Per me ricominciare significa riprendere in un modo diverso, continuare in un modo diverso un lavoro che non si è mai interrotto. In questo anno ho scoperto innanzitutto che non si può più lavorare da soli: il mio bisogno è di stare insieme a un altro per affrontare il mio lavoro, avverto l’esigenza di un giudizio condiviso per combattere quello sguardo individualistico sulla malattia e sulla professione, che la pandemia ha solo evidenziato. Per questo ho continuato ad assumere l’incarico di referente/coordinatore delle USCA per la lotta al Covid, che mi dà la possibilità di camminare insieme a giovani colleghi, condividendo con loro il peso del lavoro, ma anche la bellezza della formazione e della ricerca, desiderosi di essere accompagnati, un desiderio che è soprattutto il mio. Anche l’adesione al programma vaccinale, rivolto all’inizio ai pazienti non trasportabili e ultrafragili, è stata per me l’occasione di riprendere, con uno sguardo più vivo e attento, quell’assistenza domiciliare ai malati cronici No-Covid che non era mai venuta meno, ma che le varie ondate pandemiche avevano messo in secondo piano. Il desiderio poi di rispondere, in prima persona, alla richiesta dei miei assistiti di effettuare la vaccinazione nell’ambulatorio del proprio medico di famiglia mi ha portato a confrontarmi con i vertici aziendali coinvolgendo anche altri colleghi. Insieme abbiamo ribadito che, vaccinando nei nostri studi, proprio per quel rapporto di fiducia medico-paziente, si sarebbero superate tante conflittualità legate al tipo di vaccino da somministrare e si sarebbero anche risparmiate tante risorse. Come sottolineava San Giuseppe Moscati “non ci sono né se né ma; se vuoi fare un’esperienza vera devi rischiare”. Solo così è possibile ricominciare.

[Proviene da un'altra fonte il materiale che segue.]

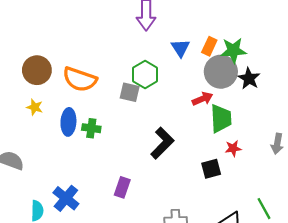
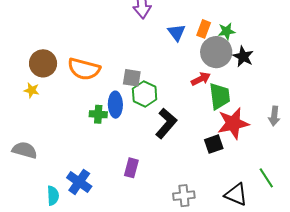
green star: (233, 50) -> (227, 31), size x0.7
green hexagon: (145, 74) -> (145, 94), moved
yellow star: (35, 107) -> (32, 90), moved
blue ellipse: (68, 122) -> (115, 105), moved
red star: (233, 148) -> (233, 123), size x2.0

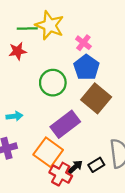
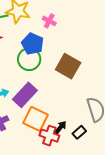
blue pentagon: (86, 67) -> (33, 44), moved
purple rectangle: (65, 124) -> (25, 95), moved
black rectangle: (96, 165) -> (79, 132), moved

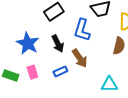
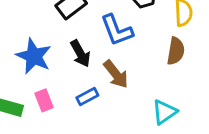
blue L-shape: (82, 30) -> (117, 30), turned -35
cyan triangle: (109, 84) -> (164, 112), turned -30

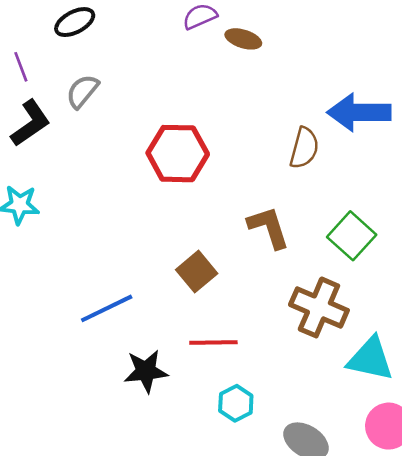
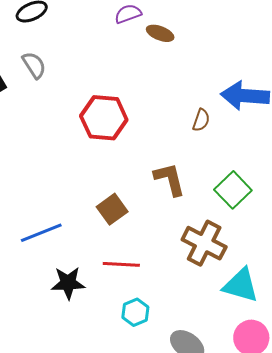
gray semicircle: (82, 91) -> (34, 65), turned 104
brown semicircle: (304, 148) -> (201, 120), size x0.7

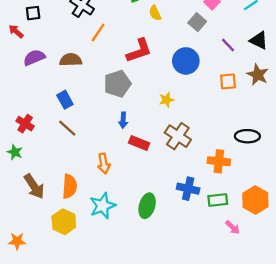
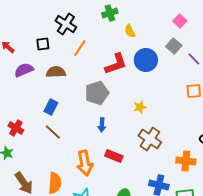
black square: (33, 13) -> (43, 44), moved
gray square: (197, 22) -> (174, 46), moved
blue circle: (186, 61) -> (146, 60), moved
blue rectangle: (65, 100) -> (51, 107), turned 56
red rectangle: (139, 143) -> (114, 156), moved
orange arrow: (104, 164) -> (85, 163), size x1.4

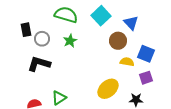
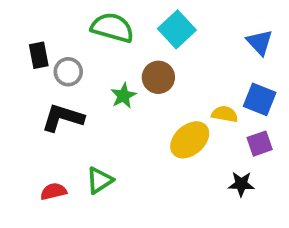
blue triangle: (131, 23) -> (260, 42), moved
green star: (70, 41) -> (123, 96), moved
brown circle: (118, 41) -> (158, 77), moved
yellow ellipse: (108, 89) -> (190, 140), moved

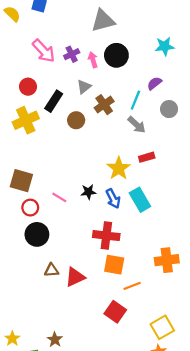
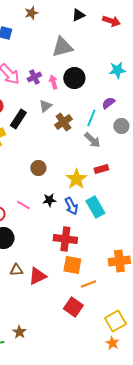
brown circle: (76, 120) -> (38, 168), moved

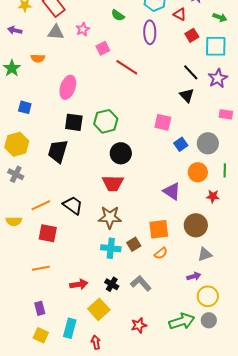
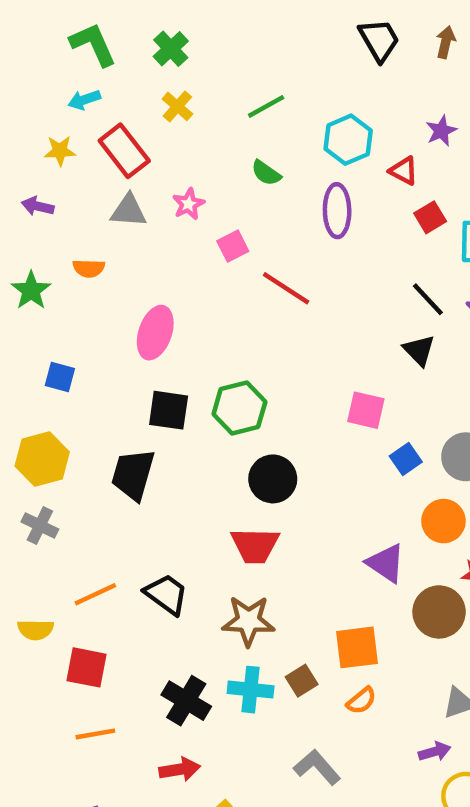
brown circle: (196, 225) -> (439, 612), moved
red square: (48, 233) -> (86, 667), moved
black cross: (112, 284) -> (186, 701), moved, size x1.5

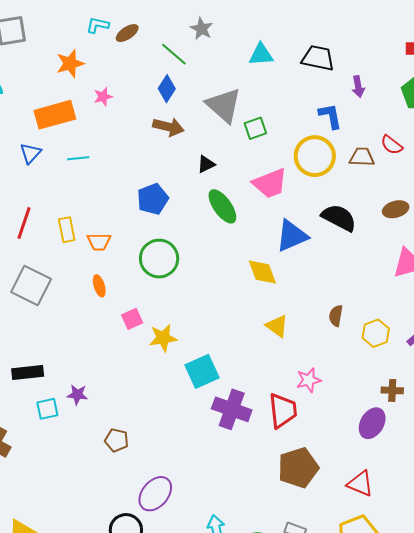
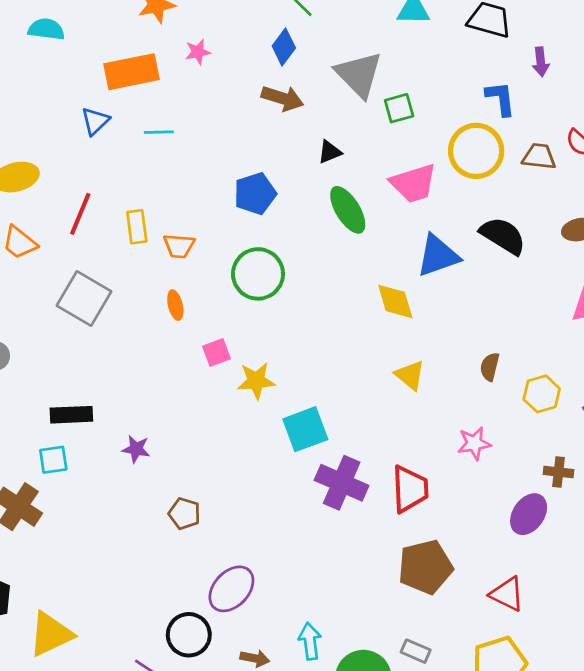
pink star: (309, 380) -> (474, 443), moved
cyan square: (47, 409) -> (53, 460), moved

Che provocazione è per te il tema del Pellegrinaggio di quest’anno “Quando vedo Te vedo speranza”? Cos’è per te la speranza nelle tue giornate?
Ho il cuore colmo di gratitudine per come mi sono sentito accompagnato nello stare di fronte alle sfide di questi mesi: vedere come pazienti, amici, colleghi sono stati di fronte a questa circostanza, accorgermi che in loro la paura non ha vinto per la certezza di una Presenza che ti permette di stare davanti alla ferita del dolore e della sofferenza come un bambino, che può affrontare il pericolo quando ha vicino la sua mamma, una Presenza carica di attrattiva, che ti addita una bellezza che ti corrisponde. Guardando loro (chi soffrendo, chi prendendosi cura dei malati, chi nell’isolamento, amici intubati, tracheostomizzati) mi accorgo che desidero imparare dal loro SI, tenere vivo quello sguardo che ti fa accorgere di essere voluto ed amato, che ti fa intravedere “il sole oltre le nuvole”, come mi disse Don Giancarlo Vecerrica, 50 anni fa. La verifica di tutto ciò è una letizia, una pace a me sconosciute, generate dalla comunione con veri amici e la risposta dei pazienti, anche di fronte alla mia stanchezza e distrazione, è una tenerezza e commozione inaspettate.
La speranza è proprio questa certezza in una Presenza che non ti abbandona mai, neanche nelle circostanze più drammatiche. Ma sarebbe una bella frase, un’astrazione, se non mi accorgessi oggi, a 66 anni, attaccato a quella fune della vita, di persone che sperano, che mi provocano stupore per come vivono le cose di tutti i giorni, se non intercettassi adesso dei volti che incarnano nella loro vita l’esperienza di un abbraccio, che consente di affrontare il dolore, la sofferenza e la morte stessa. E più resto attaccato, più cresce l’affezione a chi mi vuol bene così come sono e mi perdona; mi scopro così sempre più “io” con una umanità nuova, diversa, cambiata: domani sicuramente lo dimenticherò, scivolerò, farò passi indietro, ma ogni volta che volgerò lo sguardo verso di Lei “vedo speranza”, certo che il compimento della mia umanità sta nel rimanere lì dove sono chiamato.